Sei que ele (Fux) recebeu e está refletindo como pode acolher todas as informações da carta e a melhor maneira de absorvê-las. Temos uma reunião já marcada para dezembro e, com certeza, esse diálogo vai acontecer de qualquer maneira, porque é um espaço de conversa sobre esses assuntos de direitos humanos. É um espaço legítimo de diálogo. Agora, o que ele vai fazer a com essa carta, ele que vai definir.
Como a sua visibilidade como artista pode ajudar nesse debate?
Quanto mais a sociedade civil está organizada, mais conquistas temos, melhor fica a democracia. Tenho participado e me manifestado quando acho que é fundamenta, é uma forma consistente de participar da vida pública e de tudo o que é coletivo e nos toca. Acho que a sociedade brasileira precisa se organizar ainda mais.

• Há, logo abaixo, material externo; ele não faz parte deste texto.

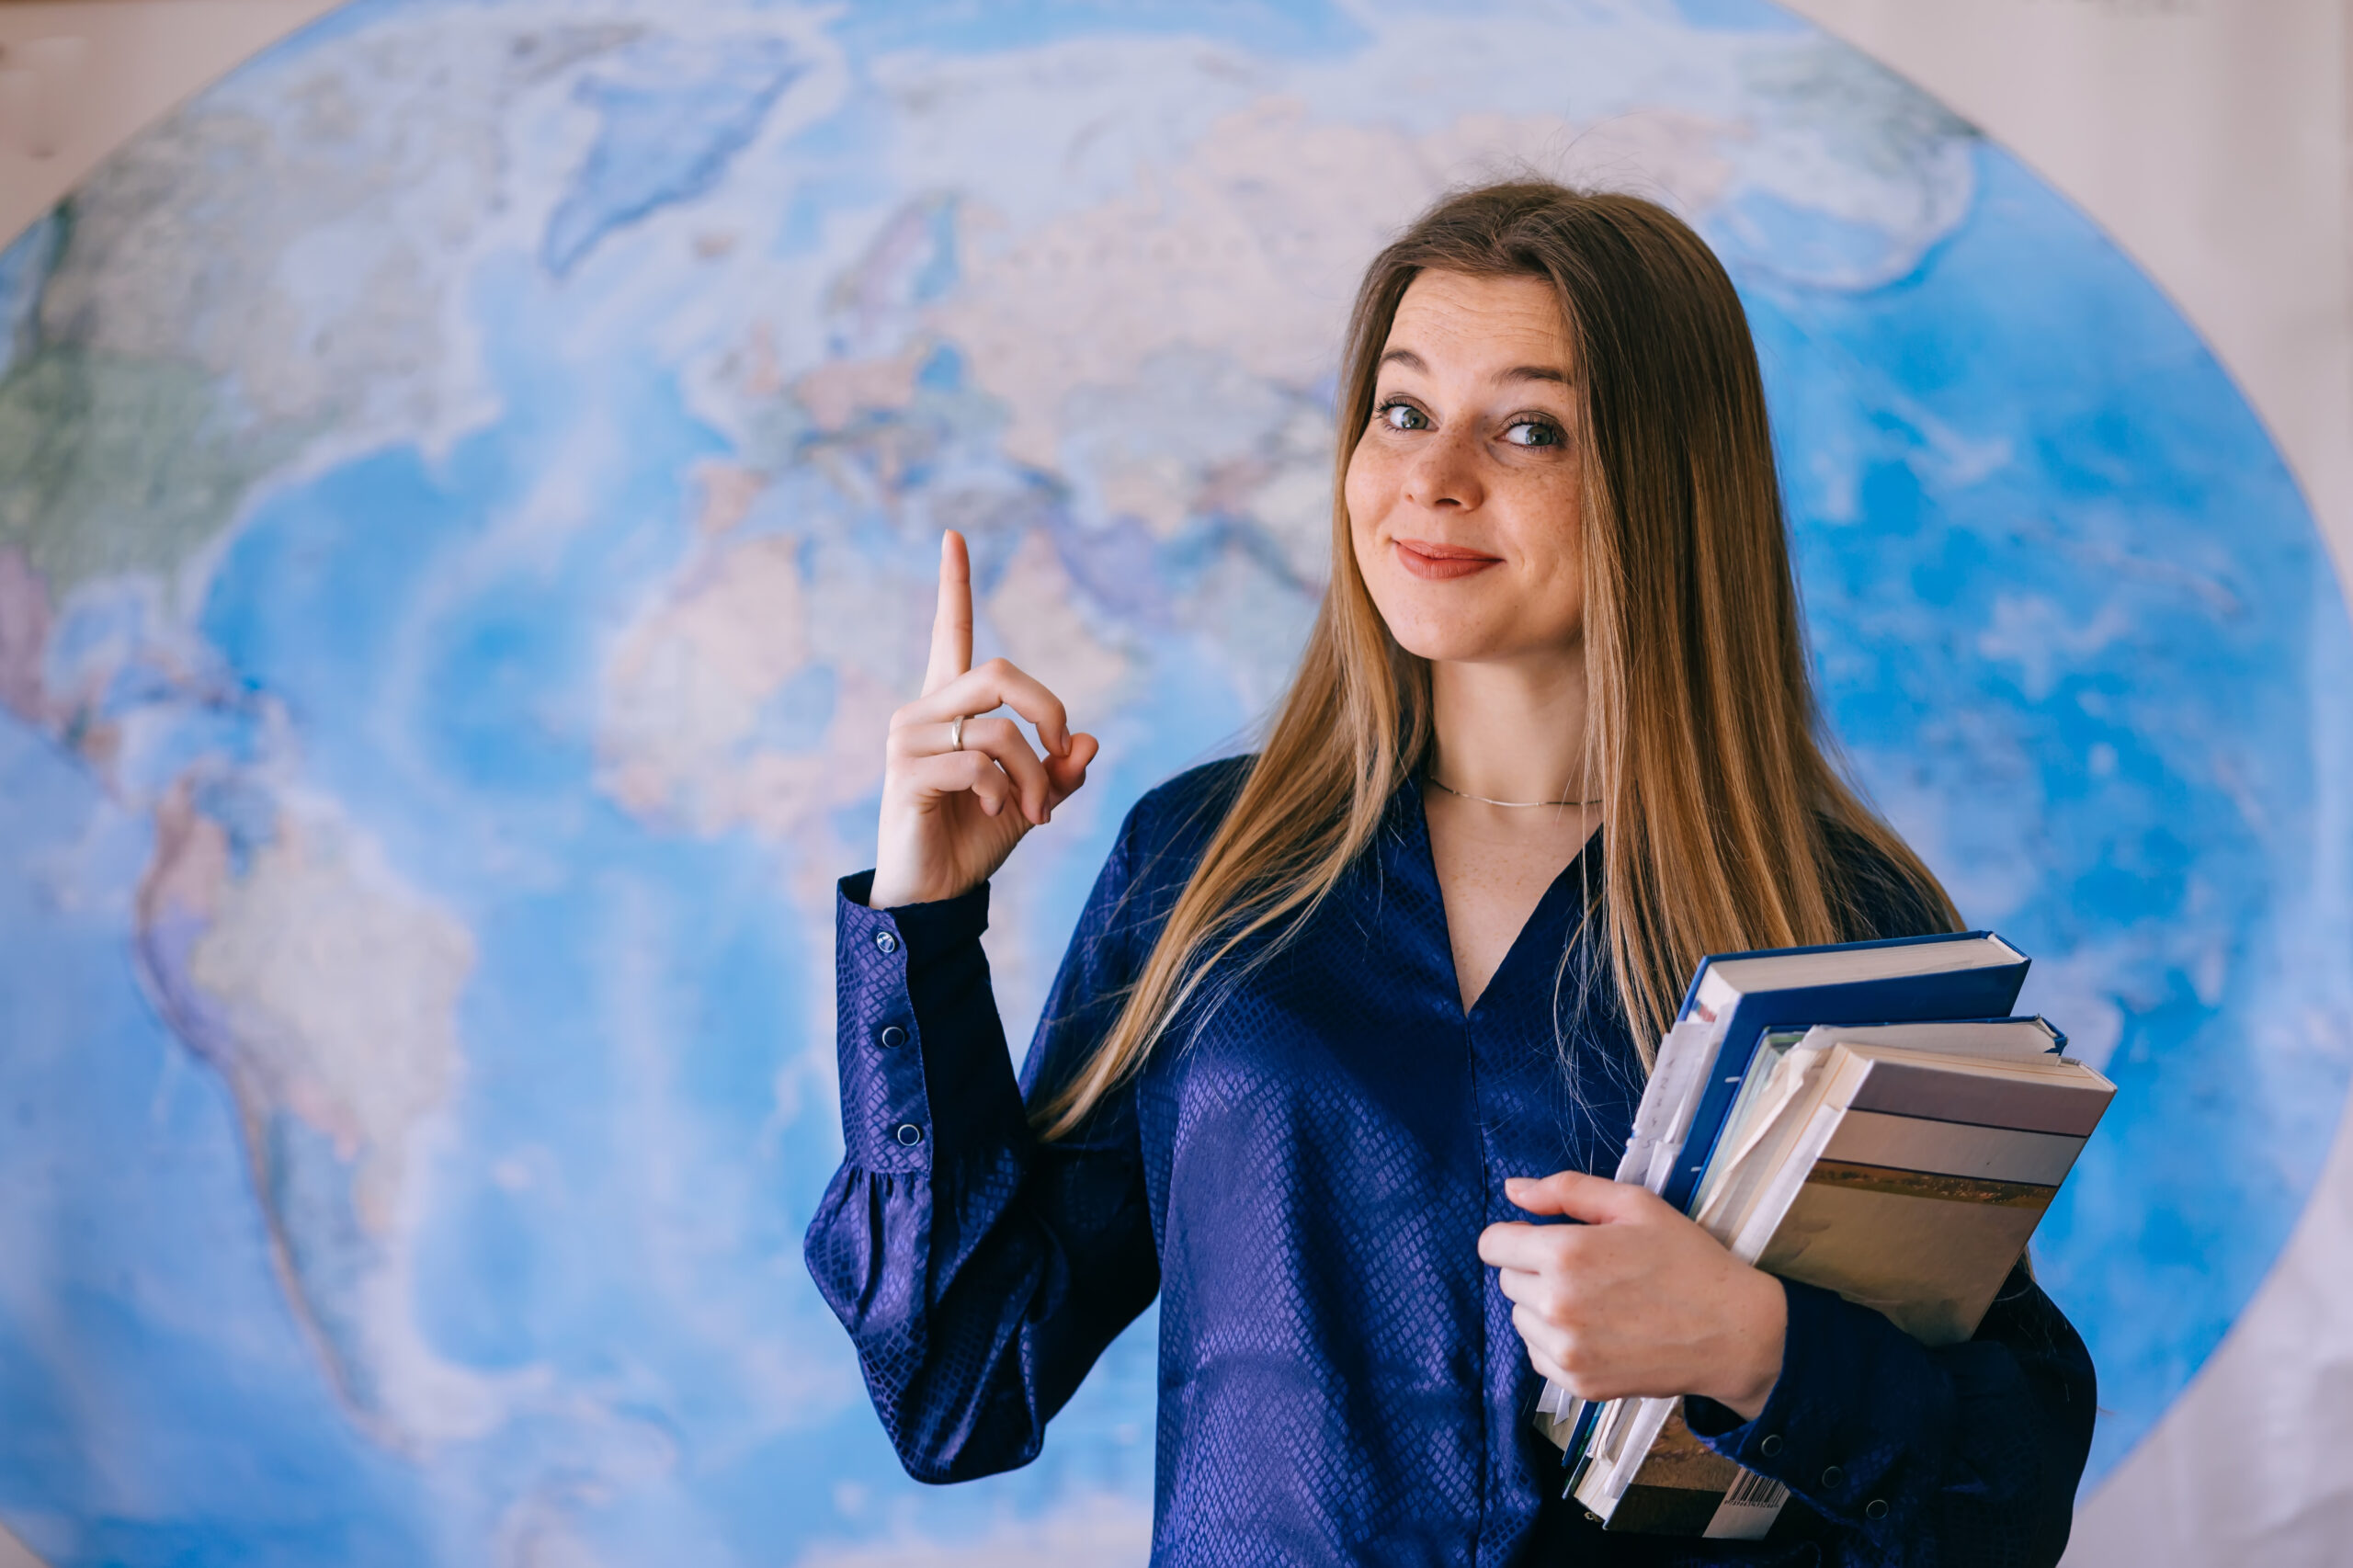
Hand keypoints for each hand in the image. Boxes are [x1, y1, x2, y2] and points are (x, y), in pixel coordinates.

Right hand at [868, 531, 1098, 908]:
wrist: (933, 893)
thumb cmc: (976, 838)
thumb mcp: (1032, 799)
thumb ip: (1060, 768)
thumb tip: (1090, 740)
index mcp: (950, 705)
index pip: (949, 631)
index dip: (954, 584)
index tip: (954, 535)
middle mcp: (923, 710)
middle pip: (998, 673)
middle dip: (1047, 708)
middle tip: (1063, 750)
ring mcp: (908, 739)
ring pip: (996, 730)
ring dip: (1032, 775)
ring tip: (1036, 812)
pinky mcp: (905, 773)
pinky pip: (976, 765)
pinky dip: (1003, 793)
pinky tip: (996, 815)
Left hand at [1477, 1170, 1786, 1420]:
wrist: (1733, 1332)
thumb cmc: (1687, 1260)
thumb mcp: (1634, 1205)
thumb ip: (1566, 1190)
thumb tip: (1513, 1190)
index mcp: (1566, 1254)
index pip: (1492, 1244)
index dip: (1514, 1235)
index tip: (1540, 1238)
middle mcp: (1557, 1305)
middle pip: (1507, 1280)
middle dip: (1534, 1268)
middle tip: (1585, 1269)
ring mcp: (1567, 1351)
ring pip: (1521, 1318)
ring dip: (1544, 1306)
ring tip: (1596, 1300)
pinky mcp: (1578, 1384)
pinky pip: (1538, 1355)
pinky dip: (1557, 1342)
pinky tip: (1598, 1330)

Artistas são cidadãos com muito poder, obviamente, com muita facilidade de comunicação. As pessoas prestam atenção no que a gente diz. Por isso é que trabalho há tantos anos na área social.
O que mais tem lhe preocupado no Brasil contemporâneo?
A gente tem uma parte da população cuja cidadania não está completa porque o Estado não consegue dar os direitos dessas pessoas. A magnitude da população foi compreendida agora, com o auxílio emergencial, em que se viu a quantidade de pessoas para as quais aquele dinheiro era praticamente tudo o que tinham para sobreviver. Identificou-se um pouco como está esse quadro social do Brasil, quem são os mais vulneráveis, quem precisa de mais atenção. Para mim, uma questão crucial deste momento é como vamos encontrar caminhos nas políticas econômicas para resolver esses problemas. Estamos vendo, por exemplo, que, se não fosse o SUS, estaríamos numa situação muito pior na pandemia. O que a sociedade quer é distribuição de renda e reconhecimento, e as lutas identitárias estão todas aí também batendo à porta e ocupando espaço. E tem a fome. Já estávamos vislumbrando, na ONU, que poderíamos extinguir a fome da face da Terra. E agora ela voltou com muita força por causa da pandemia e das últimas crises econômicas.